The law would exempt buildings with nine of fewer units.
It also has exemptions for nonprofits using ILO housing “in furtherance of their mission to provide housing.”
And all of these units would be subject to the city’s Rent Ordinance.
That’s drawn the ire of some real-estate folks, who see this as an attack on what’s apparently known as the “global mobility industry.” A group called the Corporate Housing Providers Association (yes, that’s a thing), based in Indianapolis, argues in a letter to City Planning that:
Mobility is essential to the intermediate housing business and its ability to provide a more comfortable and affordable way for organizations in San Francisco to house relocating employees for longer term stays than perhaps traditional hotels.
And the lobbyists are circling City Hall: “This is a piece of legislation where the lobbyist community is extensively interested,” Peskin said. At least five different lobbyists have contacted and met with him to express concerns about the bill.

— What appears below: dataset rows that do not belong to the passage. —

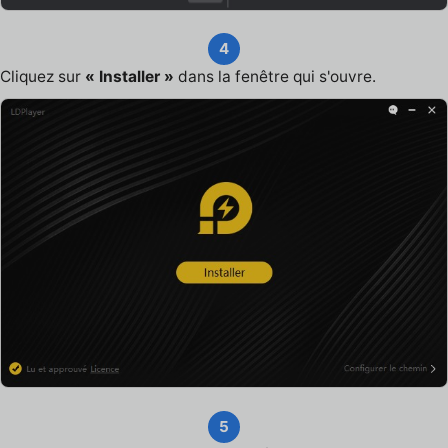
4
Cliquez sur
« Installer »
dans la fenêtre qui s'ouvre.
5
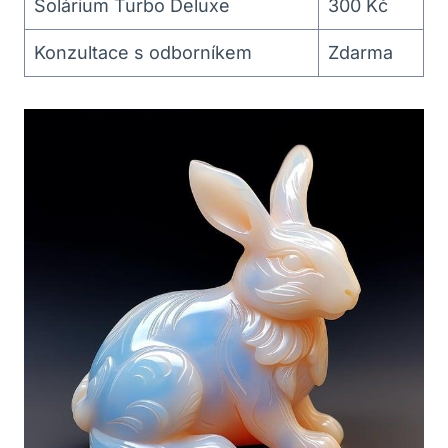
Solárium Turbo Deluxe
300 Kč
Konzultace s odborníkem
Zdarma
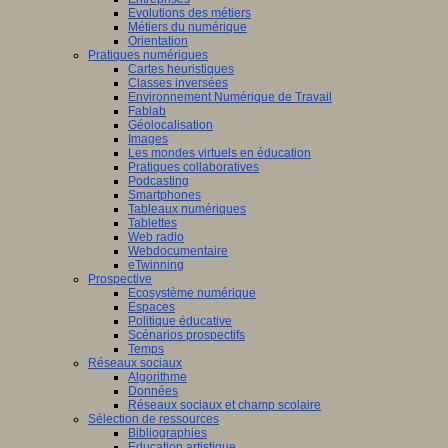
Evolutions des métiers
Métiers du numérique
Orientation
Pratiques numériques
Cartes heuristiques
Classes inversées
Environnement Numérique de Travail
Fablab
Géolocalisation
Images
Les mondes virtuels en éducation
Pratiques collaboratives
Podcasting
Smartphones
Tableaux numériques
Tablettes
Web radio
Webdocumentaire
eTwinning
Prospective
Ecosystème numérique
Espaces
Politique éducative
Scénarios prospectifs
Temps
Réseaux sociaux
Algorithme
Données
Réseaux sociaux et champ scolaire
Sélection de ressources
Bibliographies
Education artistique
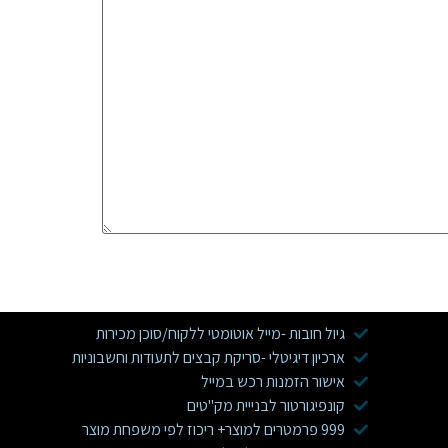
גיול חובות -מייל אוטומטי ללקוח/סוכן מכירות
ארכיון דיגיטלי -סריקת קבצים לתעודות וחשבוניות
אישור הזמנות רכש במייל
קונפיגורטור לבנייית מק"טים
999 פרמטרים למוצר+ ריכוז לפי משפחת מוצר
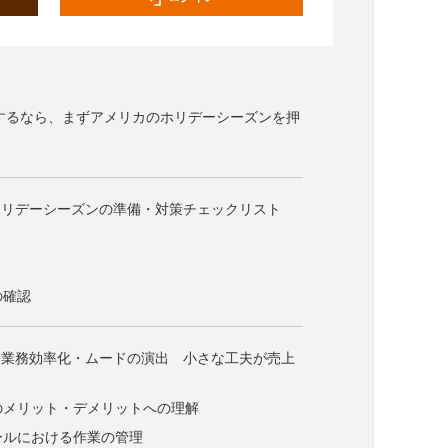
するなら、まずアメリカのホリデーシーズンを押
ホリデーシーズンの準備・対策チェックリスト
の確認
・業務効率化・ムードの演出 小さな工夫が売上
社のメリット・デメリットへの理解
ツールにおける作業の管理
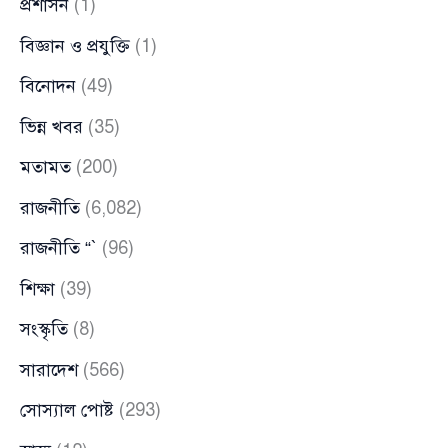
প্রশাসন
(1)
বিজ্ঞান ও প্রযুক্তি
(1)
বিনোদন
(49)
ভিন্ন খবর
(35)
মতামত
(200)
রাজনীতি
(6,082)
রাজনীতি “`
(96)
শিক্ষা
(39)
সংস্কৃতি
(8)
সারাদেশ
(566)
সোস্যাল পোষ্ট
(293)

Among them, according to reports on file with the Ethics Commission: Alex Tourk, who represents the Housing Providers Association (at $15,000 a month), Janan New from the Apartment Association, David Noyola, who represents Trinity Properties, Denise LaPointe, who represents Star City (which does co-housing rentals and wants to clarify their role under the law) and Veronica Bell, who represents Sonder, the company operating the hotel-that-was-supposed-to-be-housing building on Market Street.
The Planning Department is also a bit apoplectic:
When the Planning Code is amended to prohibit a legal use or activity, that use or activity is afforded non- conforming status. Non-conforming status allows the use or activity to continue to operate under specific conditions that prohibit expansion or intensification, among others. This is done because forcing closure or cessation of a legal use or activity is too harsh, and abrupt. The Ordinance would require that existing ILO, a legal and unregulated activity, cease if they are in buildings subject to the Rent Ordinance or in any building with 10 or more Dwelling Units. This abrupt cessation runs counter to the standard treatment of legal uses or activities that are subsequently prohibited.
We don’t know where the Mayor’s Office is on this issue – but it’s unusual for the Planning Department to take as strong a stand as this without approval from Room 200.
The commission, by law, has to review and vote on the measure before it comes to the supes. The commission’s recommendations have no legal authority, and are just advisory.
But it will be interesting to see where the commissioners come down on this – particularly since the current president, Myrna Melgar, plans to step down soon to run for D7 supe. Her vote on this measure could be an issue in that race.